In this study, the regional distributions of net radiation heat flux, soil heat flux, sensible heat flux, latent heat flux, and the surface heating field over the heterogeneous landscape of the TP are derived with the aid of AVHRR, MODIS, and in situ data. Compared with reliance upon field measurements alone, the proposed methodology has proven to provide a better approach for deriving related land surface heat flux (net radiation heat flux, soil heat flux, sensible heat flux, and latent heat flux) and the surface heating field over a heterogeneous landscape. It forms a sound basis for the further study of water–heat exchange processes on heterogeneous land surfaces.

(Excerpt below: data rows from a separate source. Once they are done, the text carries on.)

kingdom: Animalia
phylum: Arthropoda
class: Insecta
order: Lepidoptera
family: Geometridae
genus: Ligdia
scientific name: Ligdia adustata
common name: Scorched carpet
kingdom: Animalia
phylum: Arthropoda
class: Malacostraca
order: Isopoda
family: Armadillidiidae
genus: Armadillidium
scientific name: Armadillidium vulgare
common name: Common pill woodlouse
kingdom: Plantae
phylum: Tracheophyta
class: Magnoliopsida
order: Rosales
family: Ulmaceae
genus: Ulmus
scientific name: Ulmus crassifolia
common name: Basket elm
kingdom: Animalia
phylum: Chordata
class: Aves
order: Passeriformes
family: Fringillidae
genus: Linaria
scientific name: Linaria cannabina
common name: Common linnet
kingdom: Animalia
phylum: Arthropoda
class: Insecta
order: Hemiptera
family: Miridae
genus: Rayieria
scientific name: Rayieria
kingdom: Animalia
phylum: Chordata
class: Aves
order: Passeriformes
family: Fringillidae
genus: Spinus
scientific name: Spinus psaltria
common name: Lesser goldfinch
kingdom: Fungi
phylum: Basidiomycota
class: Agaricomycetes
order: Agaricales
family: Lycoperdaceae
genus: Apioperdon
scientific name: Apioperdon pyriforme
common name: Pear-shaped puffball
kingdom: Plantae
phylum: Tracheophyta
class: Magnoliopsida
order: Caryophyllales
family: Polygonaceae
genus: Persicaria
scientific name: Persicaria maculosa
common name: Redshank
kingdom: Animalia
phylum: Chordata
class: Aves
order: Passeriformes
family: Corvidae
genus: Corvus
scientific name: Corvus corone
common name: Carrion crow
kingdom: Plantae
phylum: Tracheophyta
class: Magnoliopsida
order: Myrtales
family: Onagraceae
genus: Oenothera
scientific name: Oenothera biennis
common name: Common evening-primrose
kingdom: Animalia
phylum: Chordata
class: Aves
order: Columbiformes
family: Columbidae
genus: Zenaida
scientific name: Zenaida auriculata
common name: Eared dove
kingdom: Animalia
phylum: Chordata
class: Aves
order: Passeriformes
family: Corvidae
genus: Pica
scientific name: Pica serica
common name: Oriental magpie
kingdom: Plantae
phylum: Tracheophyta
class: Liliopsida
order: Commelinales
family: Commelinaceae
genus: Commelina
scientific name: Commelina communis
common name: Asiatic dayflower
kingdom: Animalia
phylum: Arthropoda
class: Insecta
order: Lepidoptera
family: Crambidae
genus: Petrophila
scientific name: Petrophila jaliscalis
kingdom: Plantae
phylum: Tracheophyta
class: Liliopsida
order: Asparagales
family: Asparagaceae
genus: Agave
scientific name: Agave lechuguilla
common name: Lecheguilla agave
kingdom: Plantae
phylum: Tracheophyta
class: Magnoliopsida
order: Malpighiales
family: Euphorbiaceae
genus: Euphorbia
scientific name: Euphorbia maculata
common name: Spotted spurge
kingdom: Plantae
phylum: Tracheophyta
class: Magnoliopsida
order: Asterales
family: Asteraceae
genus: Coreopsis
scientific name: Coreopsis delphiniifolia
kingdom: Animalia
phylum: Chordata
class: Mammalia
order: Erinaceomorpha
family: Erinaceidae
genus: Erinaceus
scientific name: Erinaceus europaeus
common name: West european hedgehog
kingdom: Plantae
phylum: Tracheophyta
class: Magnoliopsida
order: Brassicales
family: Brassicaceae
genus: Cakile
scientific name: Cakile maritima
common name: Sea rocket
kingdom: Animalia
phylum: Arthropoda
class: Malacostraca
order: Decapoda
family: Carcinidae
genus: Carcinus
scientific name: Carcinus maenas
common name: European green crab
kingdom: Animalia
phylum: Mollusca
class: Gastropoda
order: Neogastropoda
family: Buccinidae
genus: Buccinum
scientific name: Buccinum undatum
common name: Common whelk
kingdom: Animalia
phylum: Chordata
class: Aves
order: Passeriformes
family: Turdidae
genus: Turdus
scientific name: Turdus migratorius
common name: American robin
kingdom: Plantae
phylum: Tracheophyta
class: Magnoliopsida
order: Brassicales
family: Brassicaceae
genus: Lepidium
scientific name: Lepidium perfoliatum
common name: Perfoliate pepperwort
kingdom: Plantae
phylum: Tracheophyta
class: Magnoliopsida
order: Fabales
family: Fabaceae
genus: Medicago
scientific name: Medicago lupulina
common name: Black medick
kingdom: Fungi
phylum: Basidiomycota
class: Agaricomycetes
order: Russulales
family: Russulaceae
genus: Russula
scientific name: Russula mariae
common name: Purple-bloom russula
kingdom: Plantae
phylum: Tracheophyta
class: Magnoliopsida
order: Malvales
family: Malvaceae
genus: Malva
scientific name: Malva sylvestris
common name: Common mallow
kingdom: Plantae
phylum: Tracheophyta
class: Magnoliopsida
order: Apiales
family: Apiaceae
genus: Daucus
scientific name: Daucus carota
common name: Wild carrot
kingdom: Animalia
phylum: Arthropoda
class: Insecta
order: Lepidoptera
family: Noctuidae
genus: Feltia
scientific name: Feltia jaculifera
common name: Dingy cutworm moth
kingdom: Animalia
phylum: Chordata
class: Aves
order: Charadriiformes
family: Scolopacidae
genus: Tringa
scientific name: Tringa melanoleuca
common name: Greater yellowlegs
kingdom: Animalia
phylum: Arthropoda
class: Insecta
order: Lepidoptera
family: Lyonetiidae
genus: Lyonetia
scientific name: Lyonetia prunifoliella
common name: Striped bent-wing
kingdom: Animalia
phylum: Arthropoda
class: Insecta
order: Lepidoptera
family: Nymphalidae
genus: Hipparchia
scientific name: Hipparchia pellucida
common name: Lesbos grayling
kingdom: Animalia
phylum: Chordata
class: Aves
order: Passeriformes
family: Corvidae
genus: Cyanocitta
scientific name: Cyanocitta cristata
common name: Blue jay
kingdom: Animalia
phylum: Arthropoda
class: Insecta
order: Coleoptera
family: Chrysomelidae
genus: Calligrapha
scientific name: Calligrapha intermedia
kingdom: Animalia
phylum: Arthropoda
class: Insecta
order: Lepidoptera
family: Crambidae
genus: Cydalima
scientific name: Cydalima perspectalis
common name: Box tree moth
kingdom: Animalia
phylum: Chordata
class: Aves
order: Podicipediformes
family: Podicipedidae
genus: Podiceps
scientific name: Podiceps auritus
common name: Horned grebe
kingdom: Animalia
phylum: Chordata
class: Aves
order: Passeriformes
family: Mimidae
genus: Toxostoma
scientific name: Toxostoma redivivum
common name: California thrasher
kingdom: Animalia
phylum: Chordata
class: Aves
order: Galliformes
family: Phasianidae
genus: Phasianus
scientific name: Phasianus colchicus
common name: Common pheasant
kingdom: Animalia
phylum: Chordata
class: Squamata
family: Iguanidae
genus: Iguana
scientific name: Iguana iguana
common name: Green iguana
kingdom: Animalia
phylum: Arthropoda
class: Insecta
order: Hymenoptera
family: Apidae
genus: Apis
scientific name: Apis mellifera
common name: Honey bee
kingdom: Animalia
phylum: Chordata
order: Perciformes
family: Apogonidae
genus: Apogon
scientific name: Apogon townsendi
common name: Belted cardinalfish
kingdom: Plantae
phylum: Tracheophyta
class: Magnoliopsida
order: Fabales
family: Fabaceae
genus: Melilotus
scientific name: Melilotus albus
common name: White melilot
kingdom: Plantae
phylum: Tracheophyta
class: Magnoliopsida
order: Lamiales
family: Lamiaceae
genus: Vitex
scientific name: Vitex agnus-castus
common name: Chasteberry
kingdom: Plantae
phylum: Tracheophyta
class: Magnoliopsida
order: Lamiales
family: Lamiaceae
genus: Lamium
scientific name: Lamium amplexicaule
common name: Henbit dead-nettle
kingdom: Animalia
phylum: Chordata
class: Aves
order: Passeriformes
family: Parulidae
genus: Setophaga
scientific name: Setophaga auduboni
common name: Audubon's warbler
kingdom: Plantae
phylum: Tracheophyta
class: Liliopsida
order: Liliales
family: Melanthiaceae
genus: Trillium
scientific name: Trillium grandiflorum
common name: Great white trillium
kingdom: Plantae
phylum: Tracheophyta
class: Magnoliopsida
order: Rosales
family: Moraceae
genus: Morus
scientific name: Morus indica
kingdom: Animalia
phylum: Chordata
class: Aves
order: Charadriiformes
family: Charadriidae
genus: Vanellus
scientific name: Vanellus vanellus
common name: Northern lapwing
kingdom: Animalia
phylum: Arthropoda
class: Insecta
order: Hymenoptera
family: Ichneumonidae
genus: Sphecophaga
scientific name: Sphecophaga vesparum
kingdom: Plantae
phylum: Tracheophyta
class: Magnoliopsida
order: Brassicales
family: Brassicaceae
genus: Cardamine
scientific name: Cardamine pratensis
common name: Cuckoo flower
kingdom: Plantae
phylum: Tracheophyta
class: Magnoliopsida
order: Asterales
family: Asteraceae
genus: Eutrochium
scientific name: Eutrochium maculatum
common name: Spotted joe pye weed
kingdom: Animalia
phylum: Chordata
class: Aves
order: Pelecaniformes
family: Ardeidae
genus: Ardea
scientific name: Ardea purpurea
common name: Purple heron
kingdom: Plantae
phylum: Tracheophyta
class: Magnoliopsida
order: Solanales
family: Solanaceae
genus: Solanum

Deriving regional net radiation heat flux, soil heat flux, sensible heat flux, latent heat flux, and the surface heating field over a heterogeneous landscape is not straightforward. The parameterization methodology presented in this research is still developing, as only a single set of values from a specific time on a specific day is used in this research. In order to establish more accurate regional values of net radiation heat flux, soil heat flux, sensible heat flux, latent heat flux, and surface heating field values and to delineate their seasonal and annual variations over the TP, there is a need for more field observations, more accurate radiation transfer models for determining surface reflectance and temperatures, and more satellite data such as that provided by the Landsat-5 TM, GMS (Geostationary Meteorological Satellite), ATSR (Along Track Scanning Radiometer), and MODIS systems.